§ **SOAL LATIHAN**:
A - Apakah setiap pernyataan berikut sesuai dengan artikel tentang ban kendaraan? Jawab ya atau tidak untuk masing-masing dan sertakan kutipan persis dari artikel yang menjadi penentunya. (i) Para peneliti menguji 28 sampel sayuran berdaun yang dikumpulkan di empat negara. (ii) Analisis tahun 2022 menemukan bahwa ban mobil menghasilkan polusi 200 kali lebih banyak daripada knalpot kendaraan. (iii) Studi terbaru tentang zat aditif ban diterbitkan dalam jurnal Nature.
B - Menurut artikel tentang ban kendaraan, apa saja yang ingin ditingkatkan dengan penggunaan bahan kimia pada ban? Sebutkan semuanya.
C - Tuliskan lanjutan artikel tentang ban kendaraan, dimulai sesudah kalimat terakhirnya.

§ **TEKS PILIHAN**:
= = = = = = =
Zat Aditif dari Ban Kendaraan Telah Ditemukan dalam Makanan?

oleh -15 kali dilihat
Studi Ban Bekas Kini Dikembangkan Jadi Beton
Ban bekas-foto/Pixabay

Klikhijau.com – Januari lalu,  Universitas Exeter dan Universitas Plymouth melaporkan jika ban mobil telah membawa dampak buruk bagi lingkungan dan satwa liar (baca INI).

Temuan penelitian tersebut tentu saja mengkhawatirkan. Bagaimanapun, saat ini penggunaan ban semakin meningkat. Karena itu, dampaknya juga akan semakin besar.

Dampak buruk ban, tidak hanya merongrong satwa liar dan lingkungan sekitar. Lebih dari itu, sebuah studi terbaru yang diterbitkan dalam jurnal Frontiers in Environmental Science menemukan fakta baru dari dampak ban kendaraan.

Para peneliti telah menemukan adanya zat aditif pada ban kendaraan. Zat tersebut ditemukan pada tanaman berdaun yang ditanam untuk konsumsi manusia.

Studi tersebut menambah penelitian yang berkembang mengenai bagaimana ban kendaraan berpotensi mencemari lingkungan.

Analisis yang diterbitkan pada tahun 2022 menemukan bahwa ban mobil dapat menghasilkan polusi 2.000 kali lebih banyak dibandingkan knalpot kendaraan. Ban juga dapat melepaskan mikroplastik. Para peneliti telah meneliti berbagai bahan untuk digunakan pada ban, termasuk karet yang terbuat dari tanaman dandelion.

Penulis studi tersebut mengungkapkan, meskipun residu dari zat lain, seperti obat-obatan dan produk perawatan pribadi, telah terdeteksi sebelumnya, namun belum ada penyelidikan mengenai bagaimana polusi dari ban mobil dapat mempengaruhi makanan.

Para peneliti menguji 28 sampel sayuran berdaun komersial yang mereka kumpulkan di empat negara. Mereka menganalisis sampel untuk 16 jenis bahan kimia yang berasal dari ban menggunakan spektrometri massa resolusi tinggi.

Ban biasanya mengandung sekitar 5% hingga 15% bahan kimia tambahan untuk peningkatan kinerja. Jadi, meski ban kendaraan sebagian dibuat dari bahan alamidan karet.

Tidak hanya itu, ban kendaraan juga menggunakan bahan campuran, termasuk karet sintetis yang terbuat dari bahan bakar fosil dan bahan kimia untuk meningkatkan daya tahan, kinerja, dan keamanannya.

Namun, seperti yang dicatat oleh para peneliti, bahan kimia ini dapat menimbulkan polusi yang larut ke dalam lingkungan dan berdampak pada makanan kita.
= = = = = = =
§ **Entri data tersimpan**:
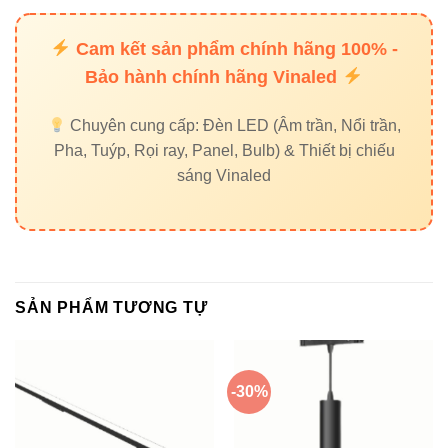
Showroom trưng bày
Cam kết sản phẩm chính hãng 100% -
Nhà phố phong cách tối giản
Bảo hành chính hãng Vinaled
Văn phòng hiện đại
Chuyên cung cấp: Đèn LED (Âm trần, Nổi trần,
🛋 Phòng khách – khu gallery mini
Pha, Tuýp, Rọi ray, Panel, Bulb) & Thiết bị chiếu
Shop thời trang – mỹ phẩm
sáng Vinaled
Hướng Dẫn Lắp Đặt Chuẩn &
Tối Ưu
SẢN PHẨM TƯƠNG TỰ
Dưới đây là quy trình chuyên nghiệp mà đội kỹ thuật
thường áp dụng:
-30%
Bước 1:
Định vị vị trí âm trần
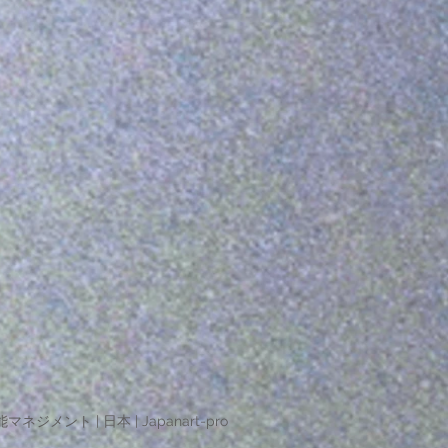
マネジメント | 日本 | Japanart-pro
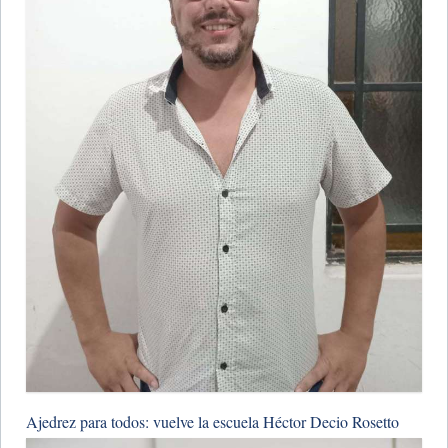
Ajedrez para todos: vuelve la escuela Héctor Decio Rosetto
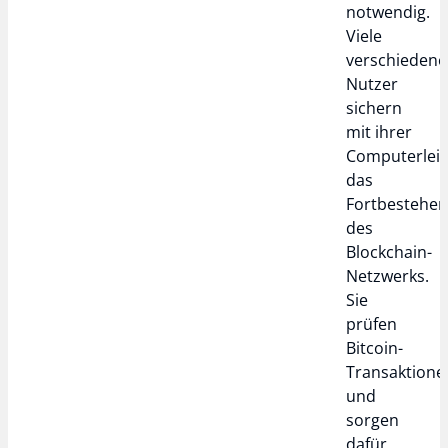
notwendig.
Viele
verschiedene
Nutzer
sichern
mit ihrer
Computerlei
das
Fortbestehe
des
Blockchain-
Netzwerks.
Sie
prüfen
Bitcoin-
Transaktione
und
sorgen
dafür,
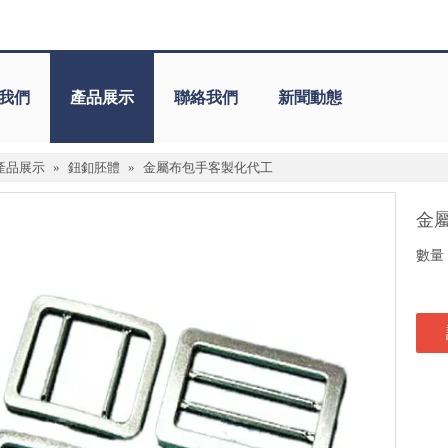
我們
產品展示
聯絡我們
新聞動態
產品展示
»
鈕釦胚體
»
金屬布包手客製化代工
金
數量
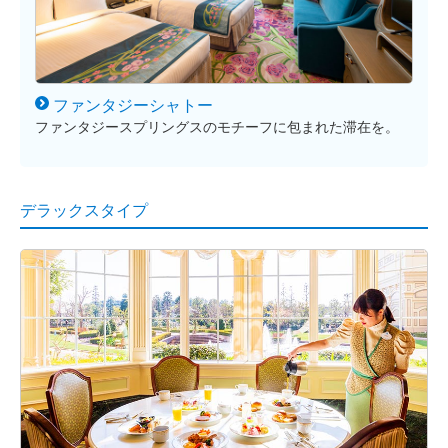
ファンタジー
シャトー
ファンタジースプリングスのモチーフに包まれた滞在を。
デラックスタイプ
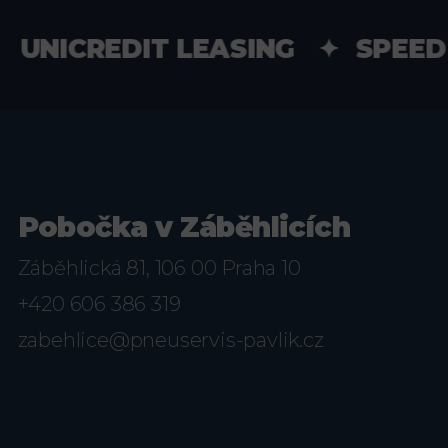
NICREDIT LEASING ✦ SPEED 
Pobočka v Záběhlicích
Záběhlická 81, 106 00 Praha 10
+420 606 386 319
zabehlice@pneuservis-pavlik.cz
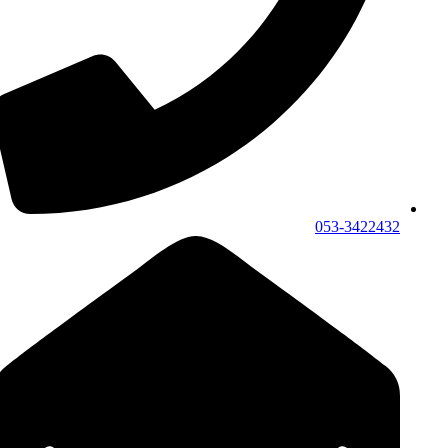
053-3422432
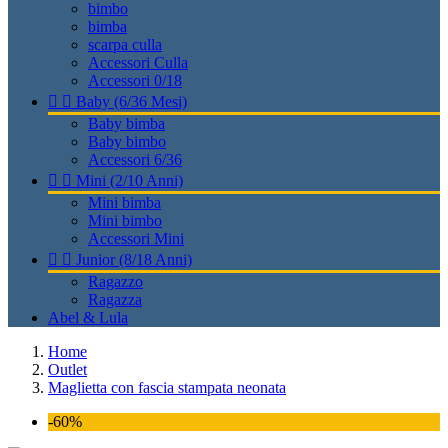
bimbo
bimba
scarpa culla
Accessori Culla
Accessori 0/18


Baby (6/36 Mesi)
Baby bimba
Baby bimbo
Accessori 6/36


Mini (2/10 Anni)
Mini bimba
Mini bimbo
Accessori Mini


Junior (8/18 Anni)
Ragazzo
Ragazza
Abel & Lula
Home
Outlet
Maglietta con fascia stampata neonata
-60%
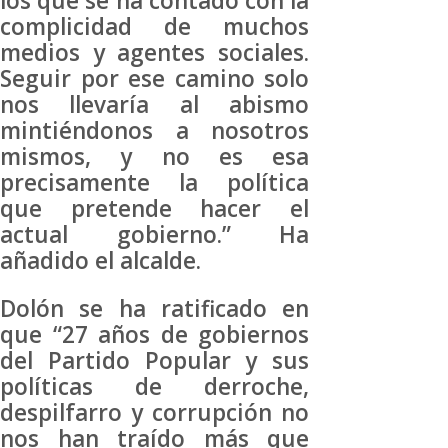
los que se ha contado con la
complicidad de muchos
medios y agentes sociales.
Seguir por ese camino solo
nos llevaría al abismo
mintiéndonos a nosotros
mismos, y no es esa
precisamente la política
que pretende hacer el
actual gobierno.” Ha
añadido el alcalde.
Dolón se ha ratificado en
que “27 años de gobiernos
del Partido Popular y sus
políticas de derroche,
despilfarro y corrupción no
nos han traído más que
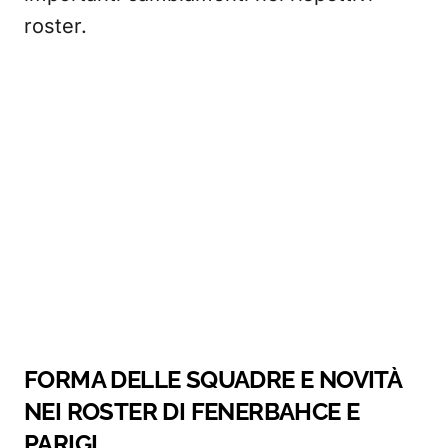
roster.
FORMA DELLE SQUADRE E NOVITÀ
NEI ROSTER DI FENERBAHCE E
PARIGI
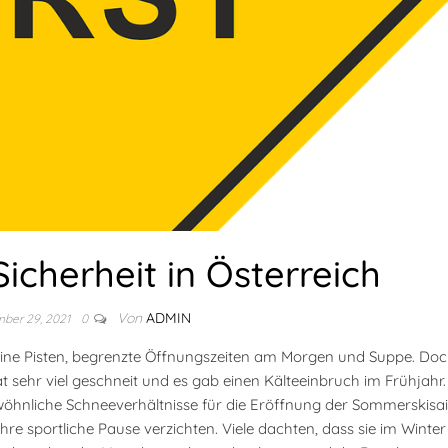
icherheit in Österreich
Von
ADMIN
ber 29, 2021
0
kleine Pisten, begrenzte Öffnungszeiten am Morgen und Suppe. Do
t sehr viel geschneit und es gab einen Kälteeinbruch im Frühjahr.
hnliche Schneeverhältnisse für die Eröffnung der Sommerskisai
re sportliche Pause verzichten. Viele dachten, dass sie im Winter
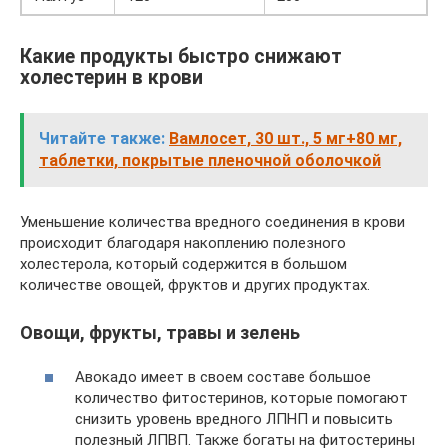
Какие продукты быстро снижают
холестерин в крови
Читайте также:
Вамлосет, 30 шт., 5 мг+80 мг,
таблетки, покрытые пленочной оболочкой
Уменьшение количества вредного соединения в крови
происходит благодаря накоплению полезного
холестерола, который содержится в большом
количестве овощей, фруктов и других продуктах.
Овощи, фрукты, травы и зелень
Авокадо имеет в своем составе большое
количество фитостеринов, которые помогают
снизить уровень вредного ЛПНП и повысить
полезный ЛПВП. Также богаты на фитостерины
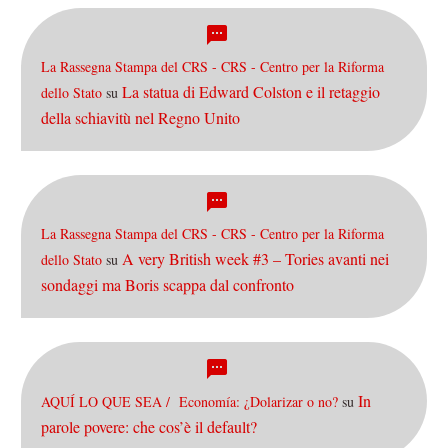
La Rassegna Stampa del CRS - CRS - Centro per la Riforma
La statua di Edward Colston e il retaggio
dello Stato
su
della schiavitù nel Regno Unito
La Rassegna Stampa del CRS - CRS - Centro per la Riforma
A very British week #3 – Tories avanti nei
dello Stato
su
sondaggi ma Boris scappa dal confronto
In
AQUÍ LO QUE SEA / Economía: ¿Dolarizar o no?
su
parole povere: che cos’è il default?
= = = = = = =
§ **JAWABAN TERTULIS**:
A -
(i) Ya: "Para peneliti menguji 28 sampel sayuran berdaun komersial yang mereka kumpulkan di empat negara."
(ii) Tidak: "ban mobil dapat menghasilkan polusi 2.000 kali lebih banyak dibandingkan knalpot kendaraan"
(iii) Tidak: "diterbitkan dalam jurnal Frontiers in Environmental Science"

B - Daya tahan, kinerja, dan keamanan.

C -
Enam senyawa pada ban kendaraan

Anya Sherman, penulis pertama studi tersebut dan seorang Ph.D. mahasiswa di Pusat Ilmu Mikrobiologi dan Sistem Lingkungan Universitas Wina mengatakan, toksisitas partikel ban dan keausan jalan berkaitan dengan bahan aditif organik dan produk transformasi yang terkait.

“Setup Lab” menunjukkan langkah pertama pemrosesan sampel. Sampel tersebut dibeli di toko kelontong di Swiss, kemudian dikirim dalam keadaan beku ke para ilmuwan. Pertama-tama mereka dikeringkan beku (untuk menghilangkan air). Kemudian diekstraksi di laboratorium, sebelum diukur dengan spektrometri massa kromatografi cair,” ungkap  Sherman.

Penelitian tersebut juga mengungkapkan, enam senyawa yang ditemukan pada ban kendaraan diserap oleh tanaman. Senyawa tersebut antara lain benzothiazole, 2-hydroxybenzothiazole, 1,3-diphenylguanidine, N-(1,3-dimethylbutyl)-N′-phenyl-p-phenylenediamine, N-Isopropyl-N-phenyl-4-phenylenediamine dan N-phenyl- N-sikloheksil-p-fenilendiamin.

Temuan tersebut mengungkapkan konsentrasi bahan tambahan ini relatif rendah, namun penulis masih khawatir tentang bagaimana bahan tersebut dapat mempengaruhi manusia yang mengonsumsi produk yang mengandung bahan kimia yang berasal dari ban.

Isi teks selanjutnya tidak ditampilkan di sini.